Mais uma vez sobre o lugar da extrema direita no regime político: não existe burguesia na análise da Resistência

Inicialmente, os autores do artigo da Resistência nos acusam de operar “uma mistura frágil entre as categorias marxistas de Estado, regime e governo, um verdadeiro frankenstein teórico que serve ao propósito de análise justificativa de uma política abstencionista frente à conjuntura”. Ao mesmo tempo, os leitores do desenvolvimento argumentativo dos companheiros terão dificuldades de compreender exatamente como a Resistência caracteriza a distinção entre Estado, regime e governo.
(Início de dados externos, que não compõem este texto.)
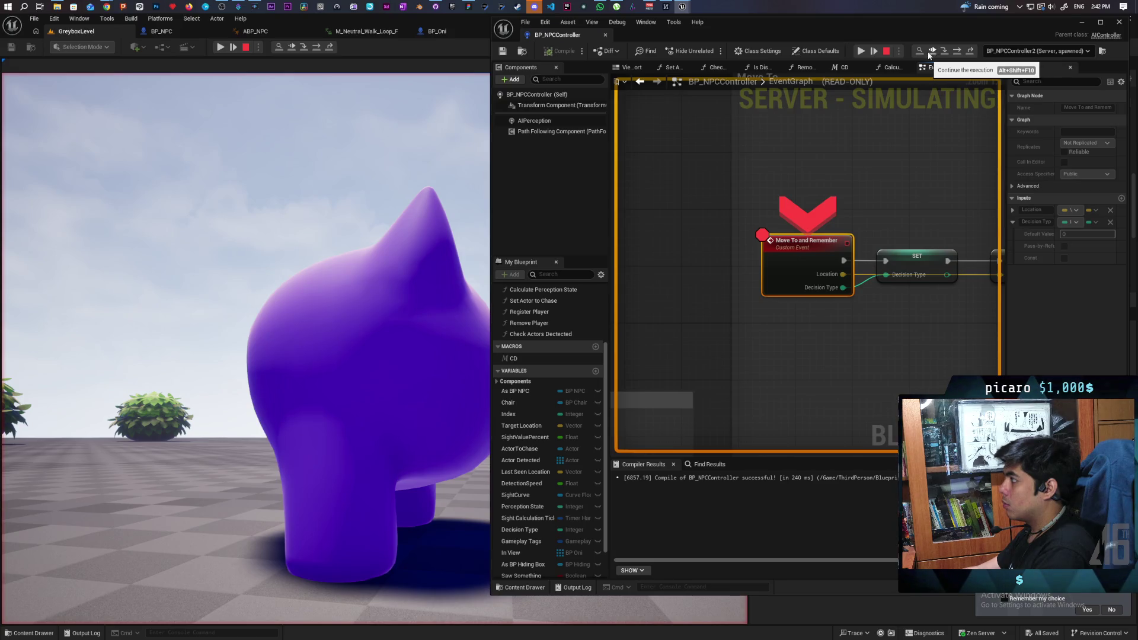
pyautogui.click(931, 53)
Sobretudo porque a essência de todo o texto não responde ao que deveria ser elementar a qualquer marxista: como diria Trótski, “temos que ser capazes de descobrir, sob a forma política, o conteúdo econômico e social” [1] por trás dela, isto é, traçar uma análise de classe da política, que permita precisar as distintas formas pelas quais se expressam diferentes projetos burgueses a cada momento, e buscar uma política independente da classe trabalhadora frente a eles para realmente enfrentar nossos inimigos.

No texto em questão, a Resistência finalmente admite que “o regime político vigente no Brasil atual é uma democracia burguesa, ainda que deteriorada”. Ao mesmo tempo, analisa que estamos diante de um governo fascista que tem como projeto implantar uma ditadura de tipo fascista (mais precisamente, “neofascista”), apoiada na mobilização reacionária de massas, que admitem ser mais “frouxa” do que no fascismo original, já que este impunha um “enfrentamento físico muito mais brutal” contra as organizações operárias. Concluem que “os fascistas não deixam de ser fascistas por não terem conseguido, até o momento, impor seu projeto político frente à correlação de forças social”. Ao que agregamos que, por sua vez, os marxistas deixam de ser marxistas quando negam os principais determinantes de classe da situação. Com isso, queremos reafirmar a tese que levou ao texto original de André Barbieri: localizar o atual embate eleitoral como uma disputa entre “democracia x fascismo” leva os que se dizem socialistas a se localizarem por trás de uma ala com forte composição burguesa, com roupagem mais “democrática”, contra Bolsonaro, a qual conta também com atores desse regime cada vez mais degradado. Essa é a lógica da “frente ampla pela democracia” e é essa forte composição burguesa que a Resistência busca esconder em sua análise.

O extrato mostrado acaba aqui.